Azure Monitor also offers an application map view, which aggregates many transactions to show a topological view of how the systems interact. The map view also shows what the average performance and error rates are.
Enable distributed tracing
Enabling distributed tracing across the services in an application is as simple as adding the proper agent, SDK, or library to each service, based on the language the service was implemented in.
Enable via Application Insights through auto-instrumentation or SDKs
The Application Insights agents and SDKs for .NET, .NET Core, Java, Node.js, and JavaScript all support distributed tracing natively. Instructions for installing and configuring each Application Insights SDK are available for:
With the proper Application Insights SDK installed and configured, tracing information is automatically collected for popular frameworks, libraries, and technologies by SDK dependency auto-collectors. The full list of supported technologies is available in the Dependency auto-collection documentation.
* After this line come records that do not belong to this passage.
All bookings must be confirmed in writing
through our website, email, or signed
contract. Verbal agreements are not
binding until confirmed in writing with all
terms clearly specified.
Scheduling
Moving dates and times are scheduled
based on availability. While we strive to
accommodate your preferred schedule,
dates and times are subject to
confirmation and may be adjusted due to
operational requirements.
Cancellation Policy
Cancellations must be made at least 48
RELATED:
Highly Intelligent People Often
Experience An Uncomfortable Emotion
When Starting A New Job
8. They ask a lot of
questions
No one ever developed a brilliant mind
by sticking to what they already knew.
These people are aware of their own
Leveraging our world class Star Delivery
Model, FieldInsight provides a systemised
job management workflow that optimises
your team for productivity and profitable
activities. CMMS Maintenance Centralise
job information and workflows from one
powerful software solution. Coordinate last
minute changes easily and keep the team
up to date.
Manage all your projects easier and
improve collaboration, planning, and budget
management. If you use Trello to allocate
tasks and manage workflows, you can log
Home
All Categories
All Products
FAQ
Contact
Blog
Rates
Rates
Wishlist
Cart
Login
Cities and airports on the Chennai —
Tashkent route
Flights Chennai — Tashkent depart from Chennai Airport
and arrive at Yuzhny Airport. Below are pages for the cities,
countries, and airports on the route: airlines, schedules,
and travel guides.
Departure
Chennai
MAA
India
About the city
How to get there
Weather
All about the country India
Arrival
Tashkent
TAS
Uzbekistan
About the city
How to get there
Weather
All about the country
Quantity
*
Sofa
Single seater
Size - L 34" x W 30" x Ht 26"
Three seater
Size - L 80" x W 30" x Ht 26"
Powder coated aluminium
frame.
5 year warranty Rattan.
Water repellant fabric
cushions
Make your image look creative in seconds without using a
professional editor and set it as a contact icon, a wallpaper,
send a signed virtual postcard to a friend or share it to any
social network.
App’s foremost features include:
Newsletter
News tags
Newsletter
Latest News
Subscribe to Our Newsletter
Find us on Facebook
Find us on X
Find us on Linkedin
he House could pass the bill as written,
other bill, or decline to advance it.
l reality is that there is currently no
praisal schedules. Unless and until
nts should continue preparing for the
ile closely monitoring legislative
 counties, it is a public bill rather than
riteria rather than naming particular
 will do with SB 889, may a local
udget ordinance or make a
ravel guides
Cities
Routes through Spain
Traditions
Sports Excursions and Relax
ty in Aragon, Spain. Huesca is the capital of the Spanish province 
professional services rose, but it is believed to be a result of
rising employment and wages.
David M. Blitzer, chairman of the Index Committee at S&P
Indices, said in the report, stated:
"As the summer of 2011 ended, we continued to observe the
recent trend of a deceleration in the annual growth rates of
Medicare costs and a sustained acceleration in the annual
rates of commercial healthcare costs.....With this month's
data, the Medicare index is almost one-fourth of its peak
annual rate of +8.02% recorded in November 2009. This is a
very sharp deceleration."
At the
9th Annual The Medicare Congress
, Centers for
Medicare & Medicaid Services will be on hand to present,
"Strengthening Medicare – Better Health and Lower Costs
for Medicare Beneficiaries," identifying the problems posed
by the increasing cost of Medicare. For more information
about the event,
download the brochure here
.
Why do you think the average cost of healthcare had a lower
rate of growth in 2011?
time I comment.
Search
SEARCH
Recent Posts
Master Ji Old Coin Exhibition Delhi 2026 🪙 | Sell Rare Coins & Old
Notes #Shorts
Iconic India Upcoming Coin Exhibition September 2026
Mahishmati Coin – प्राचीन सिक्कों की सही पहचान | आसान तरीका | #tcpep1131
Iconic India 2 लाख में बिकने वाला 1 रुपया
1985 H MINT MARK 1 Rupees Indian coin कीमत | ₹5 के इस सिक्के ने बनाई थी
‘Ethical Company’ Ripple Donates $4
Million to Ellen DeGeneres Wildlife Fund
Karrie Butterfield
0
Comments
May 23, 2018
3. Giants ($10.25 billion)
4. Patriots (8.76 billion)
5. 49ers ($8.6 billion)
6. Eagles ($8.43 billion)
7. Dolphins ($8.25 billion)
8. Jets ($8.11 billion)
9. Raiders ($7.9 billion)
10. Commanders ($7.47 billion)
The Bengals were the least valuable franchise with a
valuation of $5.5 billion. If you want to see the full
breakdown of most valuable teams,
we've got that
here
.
Any technology also can be tracked manually with a call to TrackDependency on the TelemetryClient.
Enable via OpenTelemetry
Application Insights now supports distributed tracing through OpenTelemetry. OpenTelemetry provides a vendor-neutral instrumentation to send traces, metrics, and logs to Application Insights. Initially, the OpenTelemetry community took on distributed tracing. Metrics and logs are still in progress.
A complete observability story includes all three pillars, but currently our Azure Monitor OpenTelemetry-based exporter preview offerings for .NET, Python, and JavaScript only include distributed tracing. Our Java OpenTelemetry-based Azure Monitor offering is generally available and fully supported.
The following pages consist of language-by-language guidance to enable and configure Microsoft's OpenTelemetry-based offerings. Importantly, we share the available functionality and limitations of each offering so you can determine whether OpenTelemetry is right for your project.
Enable via OpenCensus
In addition to the Application Insights SDKs, Application Insights also supports distributed tracing through OpenCensus. OpenCensus is an open-source, vendor-agnostic, single distribution of libraries to provide metrics collection and distributed tracing for services. It also enables the open-source community to enable distributed tracing with popular technologies like Redis, Memcached, or MongoDB. Microsoft collaborates on OpenCensus with several other monitoring and cloud partners.
For more information on OpenCensus for Python, see Set up Azure Monitor for your Python application.
The OpenCensus website maintains API reference documentation for Python, Go, and various guides for using OpenCensus.